**REQUIREMENT**
Starting at the line with "- Code de la mutualité - art. L114-45" and going on through the line with "L'assemblée générale de la fédération procède", reproduce each line in the records below exactly and nothing more.

**INFORMATION GIVEN**

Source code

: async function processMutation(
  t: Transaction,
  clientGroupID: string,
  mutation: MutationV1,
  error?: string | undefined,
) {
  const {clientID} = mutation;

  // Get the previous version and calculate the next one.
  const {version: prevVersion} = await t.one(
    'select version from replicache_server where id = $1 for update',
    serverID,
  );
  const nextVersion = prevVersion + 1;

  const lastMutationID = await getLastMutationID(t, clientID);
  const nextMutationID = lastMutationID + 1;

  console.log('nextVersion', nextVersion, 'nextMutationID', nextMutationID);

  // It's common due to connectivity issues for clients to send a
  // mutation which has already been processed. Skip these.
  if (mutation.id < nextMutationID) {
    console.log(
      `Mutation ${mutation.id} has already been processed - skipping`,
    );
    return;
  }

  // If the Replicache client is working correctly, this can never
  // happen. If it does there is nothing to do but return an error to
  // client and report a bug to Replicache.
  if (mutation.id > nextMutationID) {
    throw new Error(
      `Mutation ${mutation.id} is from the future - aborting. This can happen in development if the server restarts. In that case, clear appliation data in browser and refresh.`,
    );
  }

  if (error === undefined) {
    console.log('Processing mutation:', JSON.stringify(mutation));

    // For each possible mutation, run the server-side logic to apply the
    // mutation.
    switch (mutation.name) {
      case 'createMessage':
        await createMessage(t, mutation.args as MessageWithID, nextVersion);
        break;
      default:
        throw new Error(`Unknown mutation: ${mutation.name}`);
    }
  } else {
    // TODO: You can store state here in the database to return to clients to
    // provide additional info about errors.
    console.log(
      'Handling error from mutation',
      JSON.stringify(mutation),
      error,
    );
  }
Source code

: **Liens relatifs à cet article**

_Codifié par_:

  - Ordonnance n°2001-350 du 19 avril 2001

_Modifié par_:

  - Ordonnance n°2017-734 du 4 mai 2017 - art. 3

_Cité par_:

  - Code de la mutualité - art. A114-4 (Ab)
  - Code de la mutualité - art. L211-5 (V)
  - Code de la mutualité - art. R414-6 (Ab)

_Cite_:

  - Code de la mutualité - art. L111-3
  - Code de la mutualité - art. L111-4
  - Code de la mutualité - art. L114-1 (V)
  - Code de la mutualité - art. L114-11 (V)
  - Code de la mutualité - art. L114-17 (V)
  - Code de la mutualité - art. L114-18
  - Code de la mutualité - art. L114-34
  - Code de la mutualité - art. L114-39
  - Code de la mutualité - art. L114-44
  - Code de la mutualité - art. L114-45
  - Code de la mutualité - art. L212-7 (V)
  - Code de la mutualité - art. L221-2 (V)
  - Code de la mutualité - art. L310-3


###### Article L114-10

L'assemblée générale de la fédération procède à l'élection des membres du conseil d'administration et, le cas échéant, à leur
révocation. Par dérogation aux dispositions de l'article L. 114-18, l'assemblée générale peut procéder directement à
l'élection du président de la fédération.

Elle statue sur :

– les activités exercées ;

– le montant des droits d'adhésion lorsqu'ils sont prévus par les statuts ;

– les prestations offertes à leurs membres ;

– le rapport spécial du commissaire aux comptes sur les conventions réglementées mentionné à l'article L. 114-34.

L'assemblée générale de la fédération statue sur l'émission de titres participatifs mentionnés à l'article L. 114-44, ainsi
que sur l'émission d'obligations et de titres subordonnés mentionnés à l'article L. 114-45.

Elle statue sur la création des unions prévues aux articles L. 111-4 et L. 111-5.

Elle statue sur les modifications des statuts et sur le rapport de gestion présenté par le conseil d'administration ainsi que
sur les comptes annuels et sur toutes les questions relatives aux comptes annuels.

**TASK ANSWER**
  - Code de la mutualité - art. L114-45
  - Code de la mutualité - art. L212-7 (V)
  - Code de la mutualité - art. L221-2 (V)
  - Code de la mutualité - art. L310-3


###### Article L114-10

L'assemblée générale de la fédération procède à l'élection des membres du conseil d'administration et, le cas échéant, à leur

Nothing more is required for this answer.